* **KUTIPAN HALAMAN**
Terkait dengan hal ini, Direktur Kemitraan dan Komunikasi Manajemen Pelaksana Kartu Prakerja Panji W Ruky mengatakan, niat pemerintah tidak untuk mencari ganti rugi dan membebani peserta program. Namun, pasal pengembalian uang pelatihan dan insentif itu justru ditujukan sebagai langkah pencegahan.
”Dengan aturan baru ini, masyarakat yang mau mendaftar diharapkan mengetahui dan mengikuti aturan dengan benar, seperti memberikan informasi data diri yang akurat dan asli,” katanya.
Niat pemerintah bukan untuk mencari ganti rugi dan membebani peserta program. Namun, pasal pengembalian uang pelatihan dan insentif itu justru ditujukan sebagai langkah pencegahan. (Panji W Ruky)

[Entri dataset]

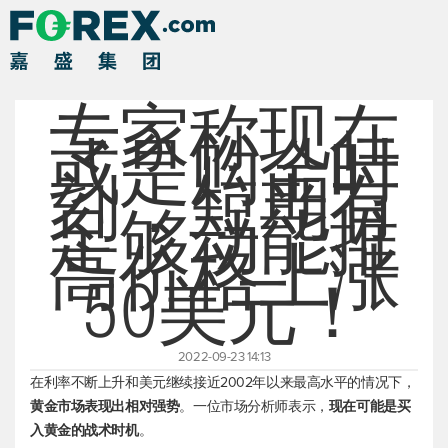
专家称现在
或是购金时
刻，短期有
足够动能推
高价格上涨
50美元！
2022-09-23 14:13
在利率不断上升和美元继续接近2002年以来最高水平的情况下，
黄金市场表现出相对强势
。一位市场分析师表示，
现在可能是买
入黄金的战术时机
。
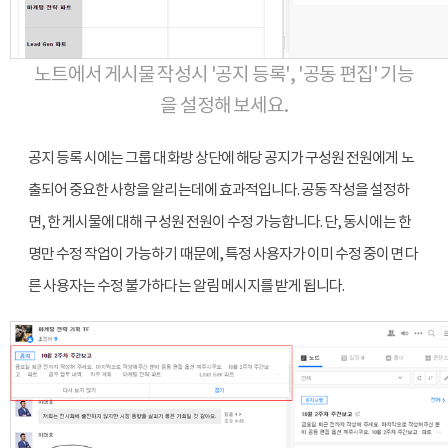
노트에서 게시물 작성시 '공지 등록', '공동 편집' 기능
을 설정해 보세요.
공지 등록 시에는 그룹 대화방 상단에 해당 공지가 구성원 전원에게 노
출되어 중요한 사항을 알리는데에 효과적입니다. 공동 작성을 설정하
면, 한 게시물에 대해 구성원 전원이 수정 가능합니다. 단, 동시에는 한 
명만 수정 작업이 가능하기 때문에, 특정 사용자가 이미 수정 중이면 다
른 사용자는 수정 불가하다는 알림 메시지를 받게 됩니다. 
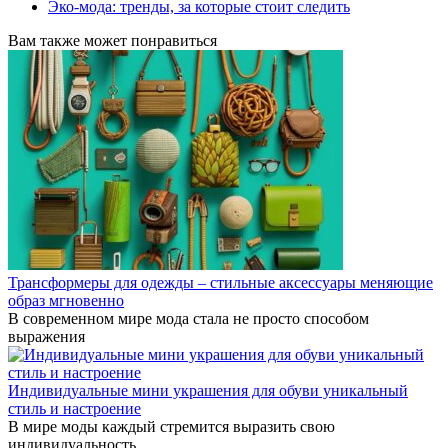
Эко-мода: тренды, за которые стоит следить
Вам также может понравиться
Трансформеры для одежды – стильные аксессуары меняющие
образ мгновенно
В современном мире мода стала не просто способом
выражения
Индивидуальные мини украшения для обуви уникальный
стиль и настроение
В мире моды каждый стремится выразить свою
индивидуальность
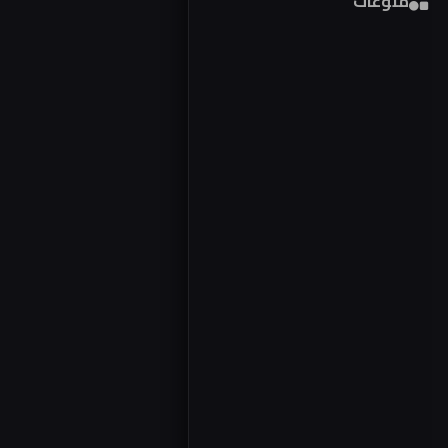
منوعات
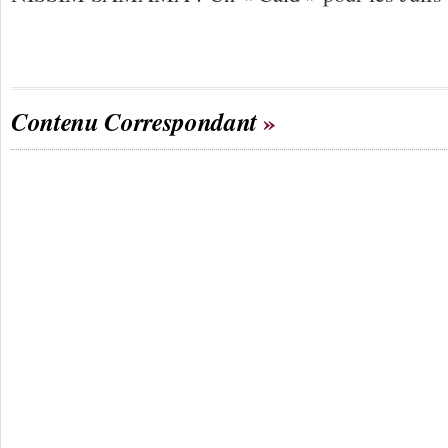
Contenu Correspondant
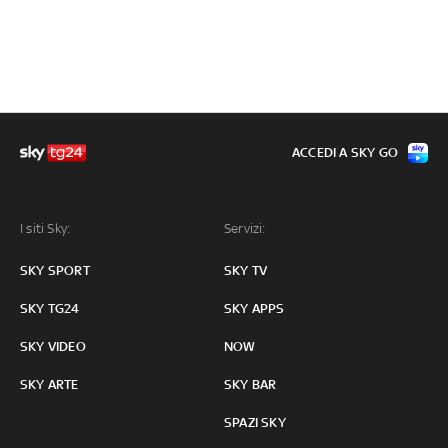
ACCEDI A SKY GO
I siti Sky:
Servizi:
SKY SPORT
SKY TV
SKY TG24
SKY APPS
SKY VIDEO
NOW
SKY ARTE
SKY BAR
SPAZI SKY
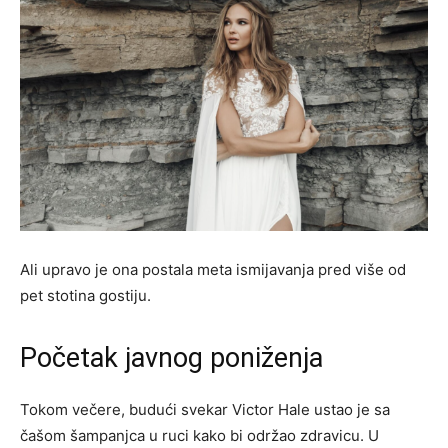
Ali upravo je ona postala meta ismijavanja pred više od
pet stotina gostiju.
Početak javnog poniženja
Tokom večere, budući svekar Victor Hale ustao je sa
čašom šampanjca u ruci kako bi održao zdravicu. U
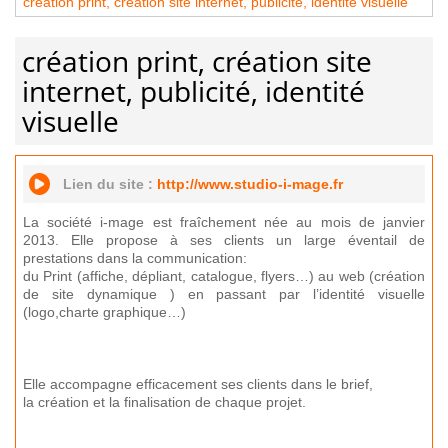
création print, création site internet, publicité, identité visuelle
création print, création site
internet, publicité, identité
visuelle
Lien du site :
http://www.studio-i-mage.fr
La société i-mage est fraîchement née au mois de janvier
2013. Elle propose à ses clients un large éventail de
prestations dans la communication:
du Print (affiche, dépliant, catalogue, flyers…) au web (création
de site dynamique ) en passant par l’identité visuelle
(logo,charte graphique…)
Elle accompagne efficacement ses clients dans le brief,
la création et la finalisation de chaque projet.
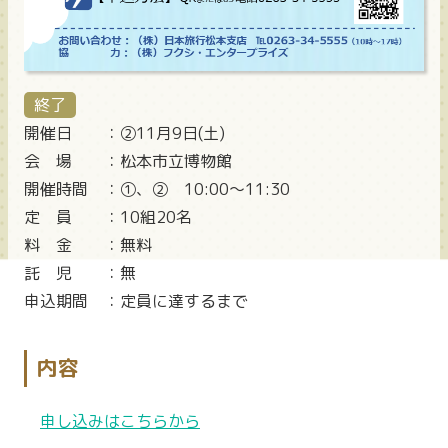
終了
開催日
：②11月9日(土)
会 場
：松本市立博物館
開催時間
：①、② 10:00～11:30
定 員
：10組20名
料 金
：無料
託 児
：無
申込期間
：定員に達するまで
内容
申し込みはこちらから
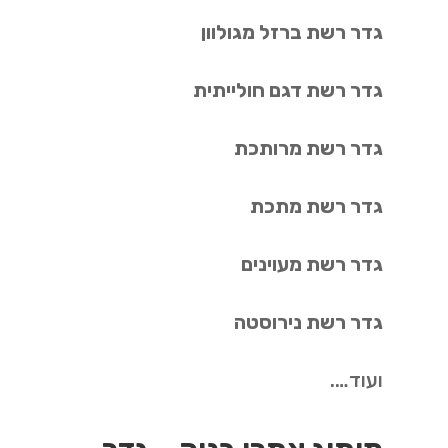
גדר רשת ברזל מגולוון
גדר רשת דגם חולייתית
גדר רשת מרותכת
גדר רשת מתכת
גדר רשת מעוינים
גדר רשת נירוסטה
ועוד….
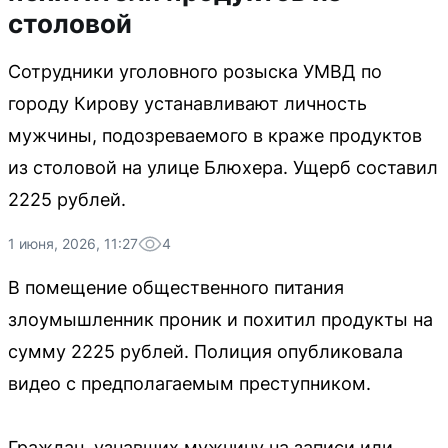
столовой
Сотрудники уголовного розыска УМВД по
городу Кирову устанавливают личность
мужчины, подозреваемого в краже продуктов
из столовой на улице Блюхера. Ущерб составил
2225 рублей.
1 июня, 2026, 11:27
4
В помещение общественного питания
злоумышленник проник и похитил продукты на
сумму 2225 рублей. Полиция опубликовала
видео с предполагаемым преступником.
Граждан, узнавших мужчину на записи или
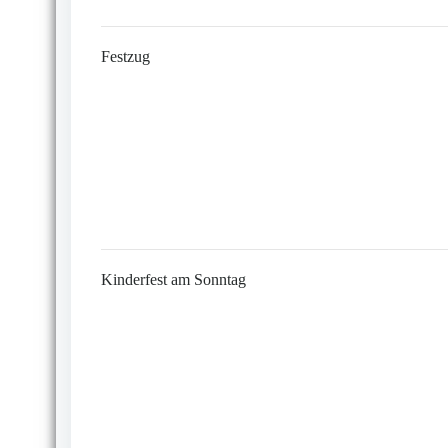
Festzug
Kinderfest am Sonntag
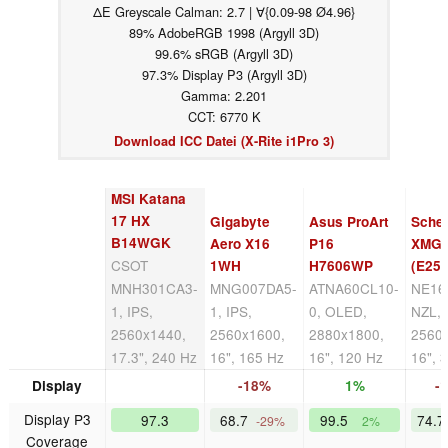
ΔE Greyscale Calman: 2.7 | ∀{0.09-98 Ø4.96}
89% AdobeRGB 1998 (Argyll 3D)
99.6% sRGB (Argyll 3D)
97.3% Display P3 (Argyll 3D)
Gamma: 2.201
CCT: 6770 K
Download ICC Datei (X-Rite i1Pro 3)
MSI Katana
17 HX
Gigabyte
Asus ProArt
Sche
B14WGK
Aero X16
P16
XMG 
CSOT
1WH
H7606WP
(E25)
MNH301CA3-
MNG007DA5-
ATNA60CL10-
NE16
1, IPS,
1, IPS,
0, OLED,
NZL, 
2560x1440,
2560x1600,
2880x1800,
2560
17.3", 240 Hz
16", 165 Hz
16", 120 Hz
16", 
Display
-18%
1%
-
Display P3
97.3
68.7
99.5
74.
-29%
2%
Coverage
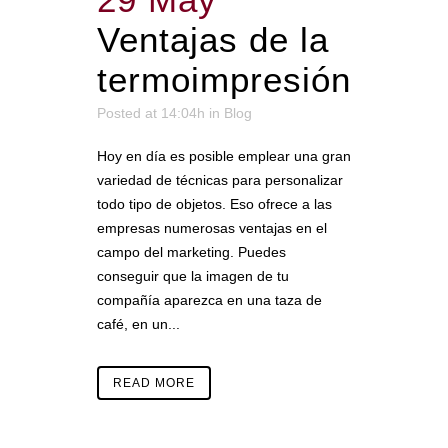
Ventajas de la
termoimpresión
Posted at 14:04h
in
Blog
Hoy en día es posible emplear una gran
variedad de técnicas para personalizar
todo tipo de objetos. Eso ofrece a las
empresas numerosas ventajas en el
campo del marketing. Puedes
conseguir que la imagen de tu
compañía aparezca en una taza de
café, en un...
READ MORE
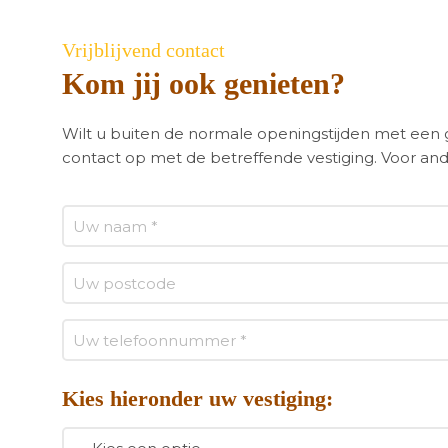
Vrijblijvend contact
Kom jij ook genieten?
Wilt u buiten de normale openingstijden met ee
contact op met de betreffende vestiging. Voor and
Kies hieronder uw vestiging:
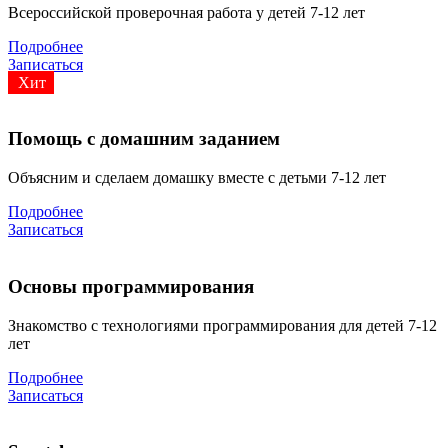
Всероссийской проверочная работа у детей 7-12 лет
Подробнее
Записаться
Хит
Помощь с домашним заданием
Объясним и сделаем домашку вместе с детьми 7-12 лет
Подробнее
Записаться
Основы программирования
Знакомство с технологиями программирования для детей 7-12
лет
Подробнее
Записаться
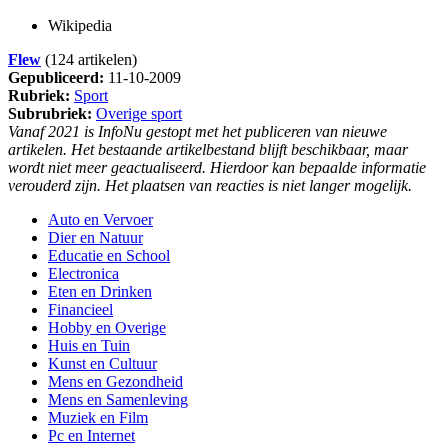
Wikipedia
Flew
(124 artikelen)
Gepubliceerd:
11-10-2009
Rubriek:
Sport
Subrubriek:
Overige sport
Vanaf 2021 is InfoNu gestopt met het publiceren van nieuwe
artikelen. Het bestaande artikelbestand blijft beschikbaar, maar
wordt niet meer geactualiseerd. Hierdoor kan bepaalde informatie
verouderd zijn. Het plaatsen van reacties is niet langer mogelijk.
Auto en Vervoer
Dier en Natuur
Educatie en School
Electronica
Eten en Drinken
Financieel
Hobby en Overige
Huis en Tuin
Kunst en Cultuur
Mens en Gezondheid
Mens en Samenleving
Muziek en Film
Pc en Internet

* **KETENTUAN TUGAS**
Lanjutkan kutipan di atas tentang aturan pengembalian dana pelatihan dan insentif Kartu Prakerja, dimulai setelah kalimat terakhirnya.

* **HASIL LATIHAN**
Menurut Panji, aturan itu baru akan berlaku untuk peserta gelombang keempat berikutnya. Untuk saat ini, pendaftaran untuk kepesertaan gelombang keempat belum dibuka karena program masih dalam proses evaluasi. ”Kami tidak menyisir kasus-kasus yang di belakang,” kata Panji.
Direktur Eksekutif Manajemen Pelaksana Kartu Prakerja Denni Purbasari mengemukakan, kasus penyaluran yang tidak tepat sasaran hanya sedikit. Hasil penyisiran manajemen pelaksana, dari 680.000 penerima Kartu Prakerja yang terdaftar sejak 11 April 2020, sebanyak 58 persen merupakan pekerja yang terkena pemutusan hubungan kerja (PHK) dan 35 persen adalah pencari kerja (menganggur lama dan baru menganggur).
Sisanya, sebanyak 6 persen, adalah pekerja yang masih bekerja dan 1 persen adalah pelaku usaha mikro kecil (UKM) yang usahanya terdampak. Pekerja yang masih punya pekerjaan bisa lolos karena perpres memang menyatakan pekerja yang mau meningkatkan kompetensi pun boleh mendaftarkan diri.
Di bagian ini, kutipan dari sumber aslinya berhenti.